● **THE TASK**: Working from the data below, write out exactly the lines from its first through the line that contains "440 783 17.34", both ends included and pictures omitted.

━━━━━━━━━━━━━━━━

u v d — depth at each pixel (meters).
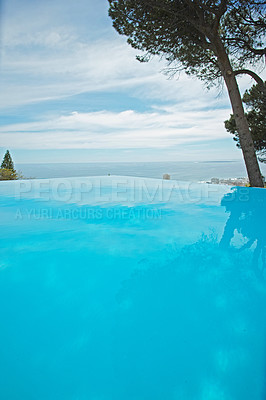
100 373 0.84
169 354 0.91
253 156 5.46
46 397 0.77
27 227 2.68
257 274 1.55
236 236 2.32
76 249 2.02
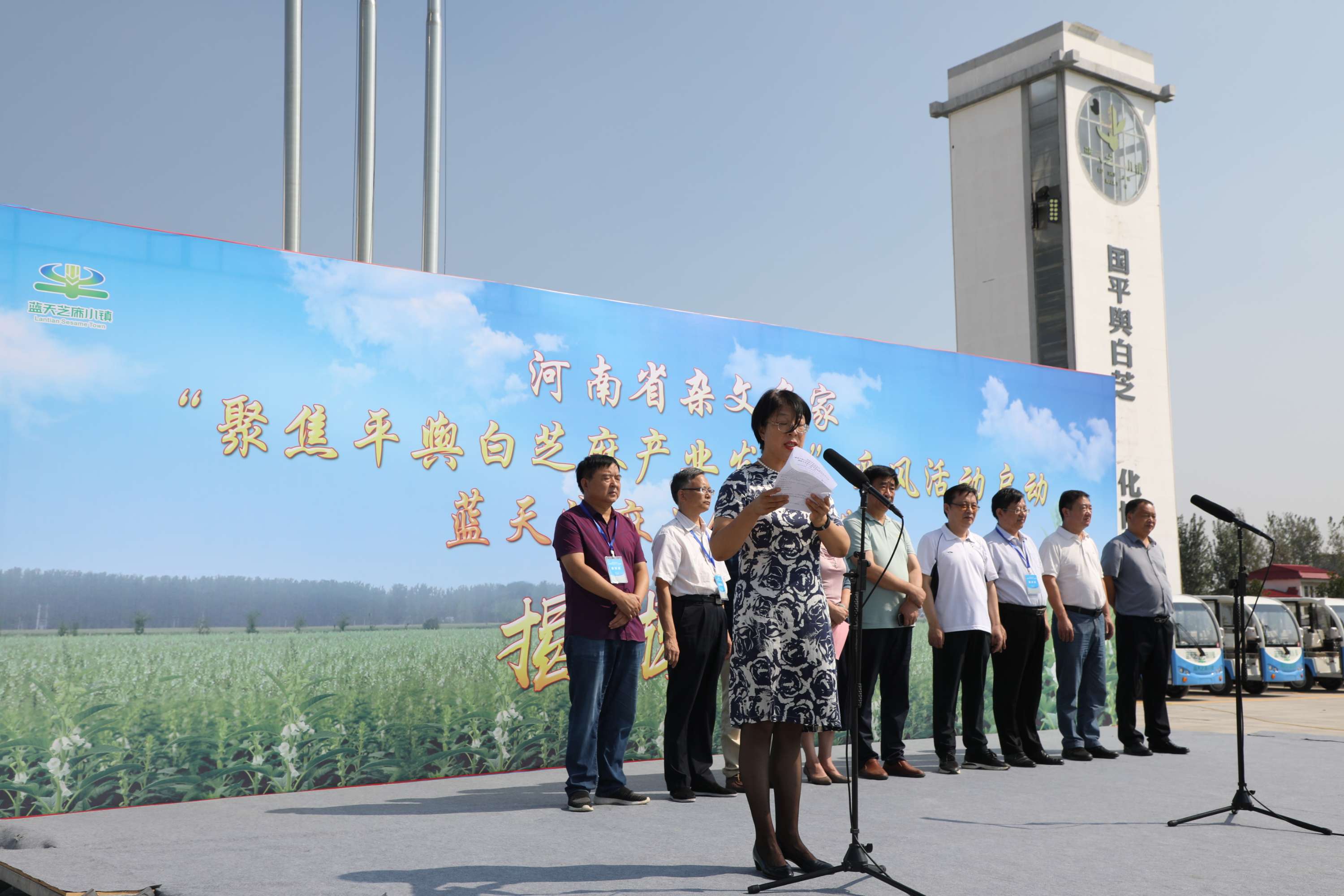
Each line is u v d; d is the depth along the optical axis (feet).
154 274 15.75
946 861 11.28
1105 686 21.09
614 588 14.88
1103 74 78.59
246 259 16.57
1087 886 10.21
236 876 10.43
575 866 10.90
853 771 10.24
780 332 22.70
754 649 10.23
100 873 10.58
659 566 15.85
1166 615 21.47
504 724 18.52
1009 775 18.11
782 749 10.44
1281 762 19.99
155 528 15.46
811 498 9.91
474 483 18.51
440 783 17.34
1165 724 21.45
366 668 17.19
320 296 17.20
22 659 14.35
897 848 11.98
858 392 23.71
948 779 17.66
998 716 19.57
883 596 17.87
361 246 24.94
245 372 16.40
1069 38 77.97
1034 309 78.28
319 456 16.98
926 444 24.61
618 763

━━━━━━━━━━━━━━━━

● **SOLVED EXERCISE**:
u v d — depth at each pixel (meters).
100 373 0.84
169 354 0.91
253 156 5.46
46 397 0.77
27 227 2.68
257 274 1.55
236 236 2.32
76 249 2.02
Each line is u v d; d is the depth along the optical axis (feet).
154 274 15.75
946 861 11.28
1105 686 21.09
614 588 14.88
1103 74 78.59
246 259 16.57
1087 886 10.21
236 876 10.43
575 866 10.90
853 771 10.24
780 332 22.70
754 649 10.23
100 873 10.58
659 566 15.85
1166 615 21.47
504 724 18.52
1009 775 18.11
782 749 10.44
1281 762 19.99
155 528 15.46
811 498 9.91
474 483 18.51
440 783 17.34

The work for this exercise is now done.